The line containing "aid Managed Care Organization (MCO) networks." marks the start; please restate exactly that line and only the lines following it through the end of the material below.

-=-=-=-=-

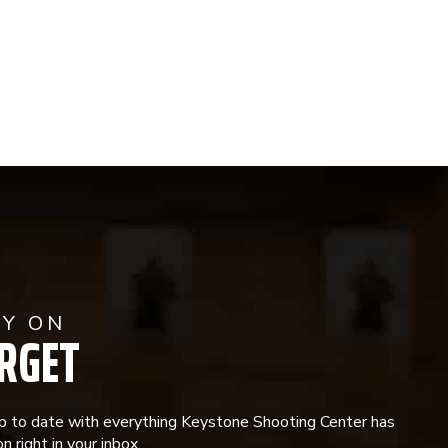
AY ON
RGET
p to date with everything Keystone Shooting Center has
n right in your inbox.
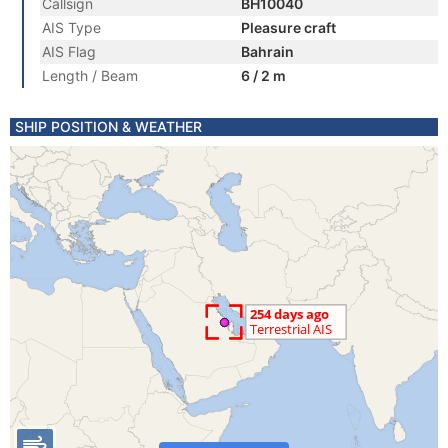
Callsign
BH10040
AIS Type
Pleasure craft
AIS Flag
Bahrain
Length / Beam
6 / 2 m
SHIP POSITION & WEATHER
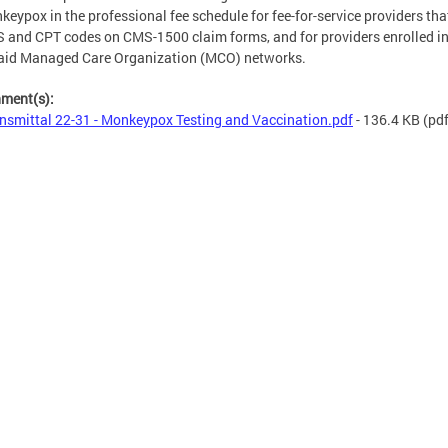
keypox in the professional fee schedule for fee-for-service providers that
and CPT codes on CMS-1500 claim forms, and for providers enrolled i
aid Managed Care Organization (MCO) networks.
hment(s):
nsmittal 22-31 - Monkeypox Testing and Vaccination.pdf
- 136.4 KB
(pdf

-=-=-=-=-

**Task solution**
aid Managed Care Organization (MCO) networks.
hment(s):
nsmittal 22-31 - Monkeypox Testing and Vaccination.pdf
- 136.4 KB
(pdf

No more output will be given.